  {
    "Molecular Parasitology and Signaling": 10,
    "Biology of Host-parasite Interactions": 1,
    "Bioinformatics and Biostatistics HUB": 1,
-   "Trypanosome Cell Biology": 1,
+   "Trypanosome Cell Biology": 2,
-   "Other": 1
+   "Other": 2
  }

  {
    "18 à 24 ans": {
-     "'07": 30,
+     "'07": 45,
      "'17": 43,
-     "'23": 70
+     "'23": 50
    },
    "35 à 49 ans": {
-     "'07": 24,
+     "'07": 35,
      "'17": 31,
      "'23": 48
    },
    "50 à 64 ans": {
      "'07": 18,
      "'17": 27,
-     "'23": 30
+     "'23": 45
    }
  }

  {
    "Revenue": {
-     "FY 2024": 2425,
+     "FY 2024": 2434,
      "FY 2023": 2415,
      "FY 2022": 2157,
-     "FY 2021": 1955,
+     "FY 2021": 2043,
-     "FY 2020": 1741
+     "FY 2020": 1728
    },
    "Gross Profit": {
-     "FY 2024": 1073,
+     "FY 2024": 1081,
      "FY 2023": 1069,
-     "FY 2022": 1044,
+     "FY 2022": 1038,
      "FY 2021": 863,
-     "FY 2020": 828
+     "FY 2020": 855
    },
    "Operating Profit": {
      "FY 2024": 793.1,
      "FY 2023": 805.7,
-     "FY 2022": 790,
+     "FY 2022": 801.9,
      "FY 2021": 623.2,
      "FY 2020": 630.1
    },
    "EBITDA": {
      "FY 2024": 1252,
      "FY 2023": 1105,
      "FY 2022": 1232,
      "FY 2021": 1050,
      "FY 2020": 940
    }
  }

........

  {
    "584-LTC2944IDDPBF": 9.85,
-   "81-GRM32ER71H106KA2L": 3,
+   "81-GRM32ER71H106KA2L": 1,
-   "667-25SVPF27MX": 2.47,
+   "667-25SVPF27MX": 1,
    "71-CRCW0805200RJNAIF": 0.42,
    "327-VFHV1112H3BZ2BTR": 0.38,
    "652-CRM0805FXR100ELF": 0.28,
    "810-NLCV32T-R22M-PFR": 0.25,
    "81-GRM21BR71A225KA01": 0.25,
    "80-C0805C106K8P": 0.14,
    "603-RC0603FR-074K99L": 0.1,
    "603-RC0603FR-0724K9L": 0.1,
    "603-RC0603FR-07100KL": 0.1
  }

........

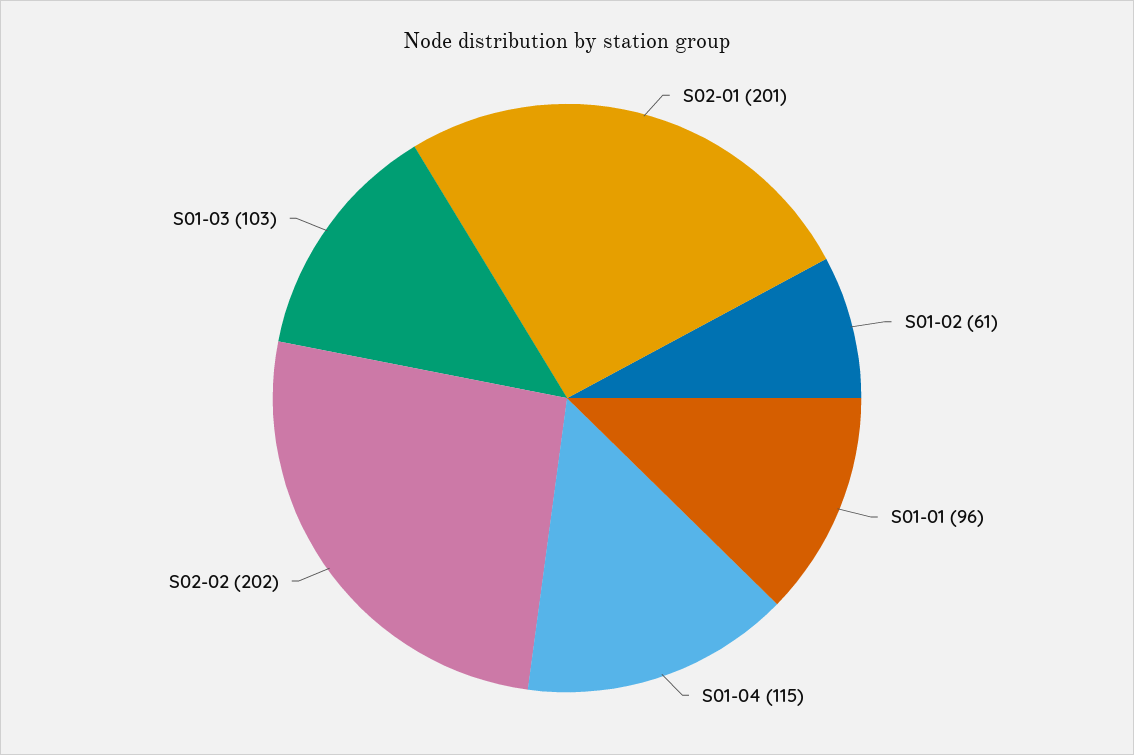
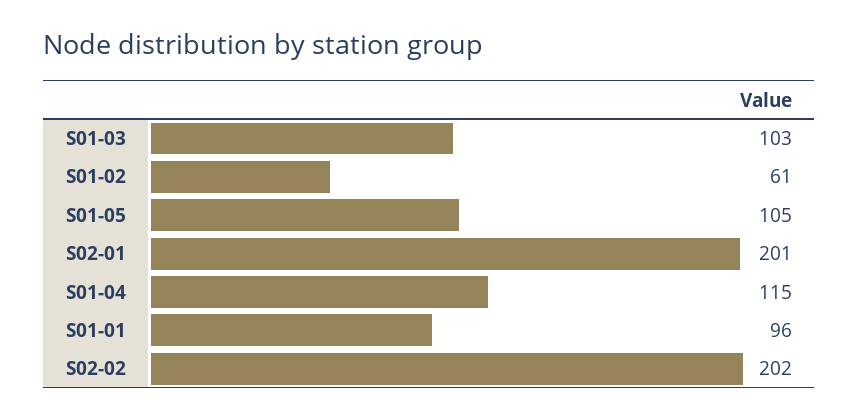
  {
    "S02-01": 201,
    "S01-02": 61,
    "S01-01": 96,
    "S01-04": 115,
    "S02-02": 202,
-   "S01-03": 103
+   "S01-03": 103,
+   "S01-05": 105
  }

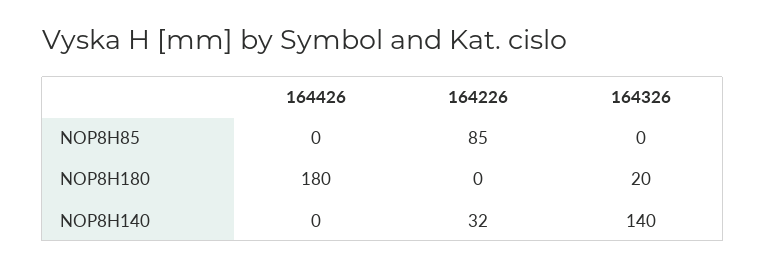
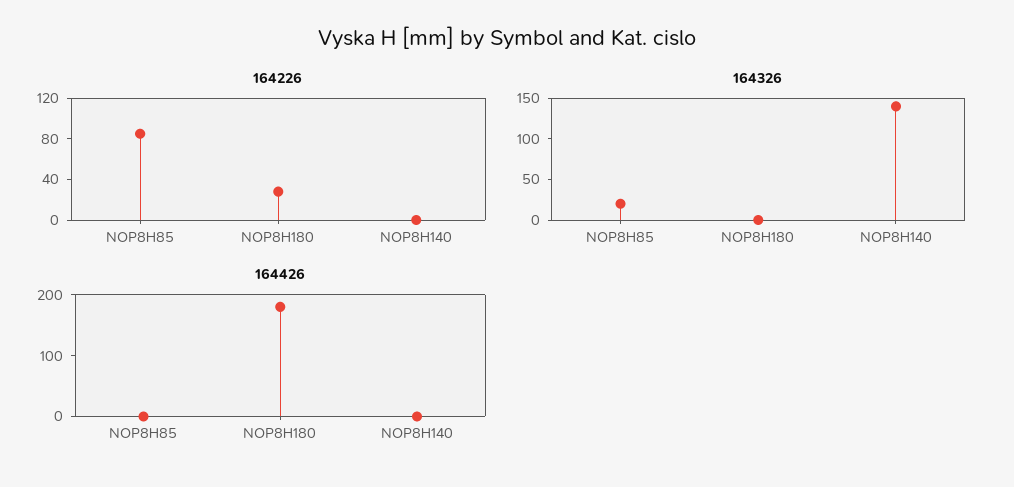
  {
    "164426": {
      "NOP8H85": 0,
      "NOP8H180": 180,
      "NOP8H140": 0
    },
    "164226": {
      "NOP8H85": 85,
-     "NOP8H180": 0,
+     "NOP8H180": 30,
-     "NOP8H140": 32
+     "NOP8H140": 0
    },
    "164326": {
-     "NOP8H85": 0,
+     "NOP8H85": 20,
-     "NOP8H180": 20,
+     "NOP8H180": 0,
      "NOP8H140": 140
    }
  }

........

Read through the material above, and whenever a line contains "Cell", copy it.

▸ PROBLEM SOLUTION
-   "Trypanosome Cell Biology": 1,
+   "Trypanosome Cell Biology": 2,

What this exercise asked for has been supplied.